Re: Why doesn't Ideographic (ID) in UAX#14 have half-width katakana?

Peter Edberg Mon, 04 May 2015 14:24:07 -0700

I have been checking with various groups at Apple. The consensus here is that 
we would like to see the linebreak value for halfwidth katakana changed to ID.


- Peter E


> On May 3, 2015, at 12:53 PM, Asmus Freytag (t) <[email protected]> 
> wrote:
> 
> On 5/3/2015 9:47 AM, Koji Ishii wrote:
>> Thank you so much Ken and Asmus for the detailed guides and histories. This 
>> helps me a lot.
>> 
>> In terms of time frame, I don't insist on specific time frame, Unicode 9 is 
>> fine if that works well for all.
>> 
>> I'm not sure how much history and postmortem has to be baked into the 
>> section of UAX#14, hope not much because I'm not familiar with how it was 
>> defined so other than what Ken             and Asmus kindly provided in this 
>> thread. But from those information, I feel stronger than before that this 
>> was simply an unfortunate oversight. In the document Ken quoted, F and W are 
>> distinguished, but H and N are not. In '90, East Asian versions of Office 
>> and RichEdit were in my radar and all of them handled halfwidth Katakana as 
>> ID for the line breaking purposes. That's quite understandable given the 
>> amount of code points to work on, given the priority of halfwidth Katakana, 
>> and given the difference of "what line breaking should be" and UAX#14 as Ken 
>> noted, but writing it up as a document doesn't look an easy task 
> 
> Koji,
> 
> kana are special in that they are not shared among languages. From that 
> perspective, there's nothing wrong with having a "general purpose" algorithm 
> support the rules of the target language (unless that would add undue 
> complexity, which isn't a consideration here).
# # # # # # #
SET OF TASKS:
(a) In the line-breaking thread, rewrite the part that opens with the words containing "Peter Edberg Mon, 04" and closes with "changed to ID.", putting "agreement" in place of "consensus".
(b) In the line-breaking thread, which Unicode version does Koji Ishii say would be fine for the change?
# # # # # # #
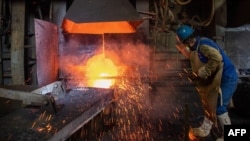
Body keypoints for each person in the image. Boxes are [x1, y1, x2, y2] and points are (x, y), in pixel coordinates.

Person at [175, 25, 238, 141]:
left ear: (188, 41)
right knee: (209, 103)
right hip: (218, 78)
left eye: (183, 43)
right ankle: (205, 128)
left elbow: (217, 59)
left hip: (227, 78)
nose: (184, 45)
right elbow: (194, 56)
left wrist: (201, 73)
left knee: (218, 106)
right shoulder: (197, 46)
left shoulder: (204, 45)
# # # # # # #
SOLUTIONS FOR EACH TASK:
(a)
Peter Edberg Mon, 04 May 2015 14:24:07 -0700

I have been checking with various groups at Apple. The agreement here is that 
we would like to see the linebreak value for halfwidth katakana changed to ID.

(b) Unicode 9